**TASK:**
What lines of the data below hold "recorded"? Show them.

**WORKING DATA:**
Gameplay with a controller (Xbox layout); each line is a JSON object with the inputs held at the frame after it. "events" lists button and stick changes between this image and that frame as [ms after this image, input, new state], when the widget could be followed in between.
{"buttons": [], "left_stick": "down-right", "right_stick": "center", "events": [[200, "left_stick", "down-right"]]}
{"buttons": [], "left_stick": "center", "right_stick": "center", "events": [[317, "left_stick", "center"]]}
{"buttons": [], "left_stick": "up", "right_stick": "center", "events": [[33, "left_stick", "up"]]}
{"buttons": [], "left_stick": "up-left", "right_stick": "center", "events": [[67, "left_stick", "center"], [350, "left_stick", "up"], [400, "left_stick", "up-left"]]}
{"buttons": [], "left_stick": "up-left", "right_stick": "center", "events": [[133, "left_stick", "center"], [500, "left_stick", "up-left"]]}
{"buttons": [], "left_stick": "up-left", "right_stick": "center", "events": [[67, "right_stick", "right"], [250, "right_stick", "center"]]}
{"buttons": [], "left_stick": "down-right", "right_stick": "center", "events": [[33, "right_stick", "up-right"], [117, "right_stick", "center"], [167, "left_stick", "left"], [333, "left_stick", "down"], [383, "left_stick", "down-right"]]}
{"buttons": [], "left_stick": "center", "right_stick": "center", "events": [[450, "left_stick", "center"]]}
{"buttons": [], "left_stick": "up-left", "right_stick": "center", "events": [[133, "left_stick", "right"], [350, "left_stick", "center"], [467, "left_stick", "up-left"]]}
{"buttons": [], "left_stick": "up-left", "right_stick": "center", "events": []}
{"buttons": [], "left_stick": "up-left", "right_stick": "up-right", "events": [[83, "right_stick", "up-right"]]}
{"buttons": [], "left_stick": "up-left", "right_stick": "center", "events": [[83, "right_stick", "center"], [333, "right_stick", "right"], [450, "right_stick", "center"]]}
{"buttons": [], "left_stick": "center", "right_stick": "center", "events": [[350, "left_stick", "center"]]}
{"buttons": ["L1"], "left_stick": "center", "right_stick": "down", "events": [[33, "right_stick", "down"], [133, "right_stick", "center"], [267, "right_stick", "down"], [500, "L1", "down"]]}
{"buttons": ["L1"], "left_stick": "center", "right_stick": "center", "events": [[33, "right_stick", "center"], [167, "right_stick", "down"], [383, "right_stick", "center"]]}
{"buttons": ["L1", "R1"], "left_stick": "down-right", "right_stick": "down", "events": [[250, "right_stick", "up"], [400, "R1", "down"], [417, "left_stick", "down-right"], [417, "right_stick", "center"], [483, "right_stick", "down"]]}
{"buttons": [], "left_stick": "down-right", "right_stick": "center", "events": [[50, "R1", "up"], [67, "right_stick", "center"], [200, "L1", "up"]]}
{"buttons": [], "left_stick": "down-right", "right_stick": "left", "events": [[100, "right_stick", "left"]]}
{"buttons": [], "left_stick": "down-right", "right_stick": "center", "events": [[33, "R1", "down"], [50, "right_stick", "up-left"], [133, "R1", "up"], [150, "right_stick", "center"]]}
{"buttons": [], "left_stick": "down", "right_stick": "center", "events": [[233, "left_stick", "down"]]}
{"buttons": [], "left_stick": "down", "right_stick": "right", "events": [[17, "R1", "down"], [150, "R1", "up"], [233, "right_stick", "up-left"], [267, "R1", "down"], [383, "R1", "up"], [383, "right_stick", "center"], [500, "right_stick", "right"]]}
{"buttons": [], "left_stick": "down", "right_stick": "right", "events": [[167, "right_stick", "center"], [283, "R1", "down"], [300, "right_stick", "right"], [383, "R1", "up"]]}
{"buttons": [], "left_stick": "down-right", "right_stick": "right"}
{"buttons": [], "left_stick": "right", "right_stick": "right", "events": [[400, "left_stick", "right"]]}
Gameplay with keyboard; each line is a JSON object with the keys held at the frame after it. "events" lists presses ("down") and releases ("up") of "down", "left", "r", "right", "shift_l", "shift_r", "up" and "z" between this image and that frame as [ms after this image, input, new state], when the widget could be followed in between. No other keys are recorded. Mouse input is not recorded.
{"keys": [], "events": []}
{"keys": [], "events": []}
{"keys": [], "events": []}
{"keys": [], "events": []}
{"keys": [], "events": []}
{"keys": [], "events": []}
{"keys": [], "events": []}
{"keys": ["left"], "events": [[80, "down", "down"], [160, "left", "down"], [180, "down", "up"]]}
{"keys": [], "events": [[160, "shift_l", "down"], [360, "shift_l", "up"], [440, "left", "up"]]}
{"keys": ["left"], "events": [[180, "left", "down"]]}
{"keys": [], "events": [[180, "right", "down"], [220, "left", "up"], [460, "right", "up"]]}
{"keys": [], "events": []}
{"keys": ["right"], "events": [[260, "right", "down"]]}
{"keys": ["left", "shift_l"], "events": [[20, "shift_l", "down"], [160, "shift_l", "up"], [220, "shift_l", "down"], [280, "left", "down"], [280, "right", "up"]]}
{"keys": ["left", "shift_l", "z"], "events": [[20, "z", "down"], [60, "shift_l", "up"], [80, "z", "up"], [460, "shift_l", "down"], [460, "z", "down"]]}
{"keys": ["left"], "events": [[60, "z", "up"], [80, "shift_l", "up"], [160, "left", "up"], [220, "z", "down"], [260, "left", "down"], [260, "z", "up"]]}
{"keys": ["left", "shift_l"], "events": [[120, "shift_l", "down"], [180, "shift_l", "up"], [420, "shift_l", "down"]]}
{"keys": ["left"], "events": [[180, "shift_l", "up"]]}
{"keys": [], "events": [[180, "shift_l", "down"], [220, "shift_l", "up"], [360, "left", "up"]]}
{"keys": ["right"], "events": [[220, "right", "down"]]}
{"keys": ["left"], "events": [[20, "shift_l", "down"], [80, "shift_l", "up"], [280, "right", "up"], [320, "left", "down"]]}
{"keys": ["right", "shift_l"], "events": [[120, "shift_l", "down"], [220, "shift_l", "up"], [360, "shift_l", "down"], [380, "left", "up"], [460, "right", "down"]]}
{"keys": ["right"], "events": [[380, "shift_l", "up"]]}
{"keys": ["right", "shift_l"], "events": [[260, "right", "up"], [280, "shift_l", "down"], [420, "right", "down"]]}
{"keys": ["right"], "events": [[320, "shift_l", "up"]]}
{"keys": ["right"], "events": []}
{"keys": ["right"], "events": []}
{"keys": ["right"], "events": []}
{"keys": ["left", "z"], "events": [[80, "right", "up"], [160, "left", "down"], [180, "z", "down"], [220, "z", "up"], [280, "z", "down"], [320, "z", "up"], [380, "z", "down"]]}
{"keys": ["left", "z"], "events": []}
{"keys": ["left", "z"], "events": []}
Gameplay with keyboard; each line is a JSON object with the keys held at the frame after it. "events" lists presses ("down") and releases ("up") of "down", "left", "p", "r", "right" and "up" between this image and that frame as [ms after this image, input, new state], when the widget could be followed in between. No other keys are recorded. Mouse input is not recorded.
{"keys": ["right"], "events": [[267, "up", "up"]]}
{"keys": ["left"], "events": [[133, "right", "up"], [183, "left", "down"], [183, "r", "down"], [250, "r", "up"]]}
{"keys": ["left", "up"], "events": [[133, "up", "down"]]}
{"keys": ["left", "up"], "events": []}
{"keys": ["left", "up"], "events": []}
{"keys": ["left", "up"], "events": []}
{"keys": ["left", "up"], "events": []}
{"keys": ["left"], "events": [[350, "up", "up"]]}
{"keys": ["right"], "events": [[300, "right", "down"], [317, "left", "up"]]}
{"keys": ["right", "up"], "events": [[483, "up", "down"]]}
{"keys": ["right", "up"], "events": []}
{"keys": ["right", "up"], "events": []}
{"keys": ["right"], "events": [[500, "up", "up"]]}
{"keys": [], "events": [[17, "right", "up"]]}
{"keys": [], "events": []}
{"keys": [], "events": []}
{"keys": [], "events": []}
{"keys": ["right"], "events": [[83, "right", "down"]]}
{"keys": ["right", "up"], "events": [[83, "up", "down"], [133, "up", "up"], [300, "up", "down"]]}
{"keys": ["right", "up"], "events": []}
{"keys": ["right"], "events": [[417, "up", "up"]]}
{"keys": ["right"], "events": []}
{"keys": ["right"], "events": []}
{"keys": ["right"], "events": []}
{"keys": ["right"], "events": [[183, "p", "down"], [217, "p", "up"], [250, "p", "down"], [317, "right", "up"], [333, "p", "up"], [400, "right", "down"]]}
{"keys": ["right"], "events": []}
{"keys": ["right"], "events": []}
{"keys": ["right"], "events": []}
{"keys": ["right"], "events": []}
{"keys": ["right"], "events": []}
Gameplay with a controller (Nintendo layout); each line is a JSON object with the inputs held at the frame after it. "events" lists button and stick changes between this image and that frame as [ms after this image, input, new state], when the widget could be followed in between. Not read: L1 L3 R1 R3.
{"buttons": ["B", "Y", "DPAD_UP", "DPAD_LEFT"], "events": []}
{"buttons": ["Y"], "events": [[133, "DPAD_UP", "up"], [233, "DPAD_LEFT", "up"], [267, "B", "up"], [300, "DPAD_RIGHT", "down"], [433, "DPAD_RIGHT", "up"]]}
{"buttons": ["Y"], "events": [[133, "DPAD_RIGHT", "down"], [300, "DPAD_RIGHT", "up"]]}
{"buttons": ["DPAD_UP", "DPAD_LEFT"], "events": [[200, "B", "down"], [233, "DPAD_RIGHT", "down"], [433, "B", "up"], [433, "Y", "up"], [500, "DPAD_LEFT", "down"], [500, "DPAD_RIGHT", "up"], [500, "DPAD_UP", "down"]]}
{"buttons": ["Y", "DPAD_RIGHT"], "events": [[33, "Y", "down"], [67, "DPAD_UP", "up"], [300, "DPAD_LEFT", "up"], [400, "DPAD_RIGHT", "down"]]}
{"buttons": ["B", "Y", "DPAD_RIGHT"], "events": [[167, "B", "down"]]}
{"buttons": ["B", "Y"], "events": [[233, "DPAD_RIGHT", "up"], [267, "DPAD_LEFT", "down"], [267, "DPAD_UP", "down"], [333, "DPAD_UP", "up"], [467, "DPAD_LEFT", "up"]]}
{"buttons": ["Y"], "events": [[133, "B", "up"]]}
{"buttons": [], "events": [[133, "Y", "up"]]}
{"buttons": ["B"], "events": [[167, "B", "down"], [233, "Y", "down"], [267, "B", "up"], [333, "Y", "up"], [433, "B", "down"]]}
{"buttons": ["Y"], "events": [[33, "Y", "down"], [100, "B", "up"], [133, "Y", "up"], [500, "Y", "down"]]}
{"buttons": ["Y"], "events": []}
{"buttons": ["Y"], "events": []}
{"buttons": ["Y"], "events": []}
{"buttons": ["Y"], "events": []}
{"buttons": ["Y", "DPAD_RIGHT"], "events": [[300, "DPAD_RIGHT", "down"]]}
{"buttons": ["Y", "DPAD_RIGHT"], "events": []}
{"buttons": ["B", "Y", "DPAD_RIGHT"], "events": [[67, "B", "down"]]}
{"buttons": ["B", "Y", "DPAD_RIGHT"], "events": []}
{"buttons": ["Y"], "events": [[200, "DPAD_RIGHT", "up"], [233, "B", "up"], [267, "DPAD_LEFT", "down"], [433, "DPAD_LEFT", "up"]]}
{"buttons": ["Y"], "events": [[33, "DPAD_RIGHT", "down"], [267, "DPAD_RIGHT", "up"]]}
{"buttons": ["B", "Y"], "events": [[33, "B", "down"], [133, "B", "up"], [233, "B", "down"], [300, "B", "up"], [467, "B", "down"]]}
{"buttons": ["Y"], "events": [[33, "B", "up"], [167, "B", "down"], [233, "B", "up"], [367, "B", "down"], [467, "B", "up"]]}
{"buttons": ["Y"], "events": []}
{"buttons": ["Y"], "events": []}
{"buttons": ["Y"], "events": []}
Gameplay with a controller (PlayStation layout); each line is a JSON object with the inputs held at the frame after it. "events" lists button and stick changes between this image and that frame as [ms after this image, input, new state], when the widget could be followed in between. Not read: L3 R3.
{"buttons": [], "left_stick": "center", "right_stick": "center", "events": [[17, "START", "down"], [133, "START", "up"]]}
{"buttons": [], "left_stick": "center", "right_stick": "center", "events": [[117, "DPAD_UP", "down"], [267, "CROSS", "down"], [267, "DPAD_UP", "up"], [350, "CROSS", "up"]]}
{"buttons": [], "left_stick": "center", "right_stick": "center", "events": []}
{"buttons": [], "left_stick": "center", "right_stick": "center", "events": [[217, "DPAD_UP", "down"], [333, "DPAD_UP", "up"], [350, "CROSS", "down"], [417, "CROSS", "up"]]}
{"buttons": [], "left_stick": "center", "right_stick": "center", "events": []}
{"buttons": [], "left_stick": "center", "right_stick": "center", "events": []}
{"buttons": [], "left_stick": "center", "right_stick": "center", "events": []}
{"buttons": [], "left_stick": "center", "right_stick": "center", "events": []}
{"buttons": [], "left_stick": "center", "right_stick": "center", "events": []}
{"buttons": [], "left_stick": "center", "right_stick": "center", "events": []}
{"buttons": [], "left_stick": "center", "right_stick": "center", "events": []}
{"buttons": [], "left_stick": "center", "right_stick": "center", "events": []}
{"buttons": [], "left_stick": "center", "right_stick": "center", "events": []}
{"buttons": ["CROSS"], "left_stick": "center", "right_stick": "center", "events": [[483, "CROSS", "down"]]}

**TASK RESULT:**
Gameplay with keyboard; each line is a JSON object with the keys held at the frame after it. "events" lists presses ("down") and releases ("up") of "down", "left", "r", "right", "shift_l", "shift_r", "up" and "z" between this image and that frame as [ms after this image, input, new state], when the widget could be followed in between. No other keys are recorded. Mouse input is not recorded.
Gameplay with keyboard; each line is a JSON object with the keys held at the frame after it. "events" lists presses ("down") and releases ("up") of "down", "left", "p", "r", "right" and "up" between this image and that frame as [ms after this image, input, new state], when the widget could be followed in between. No other keys are recorded. Mouse input is not recorded.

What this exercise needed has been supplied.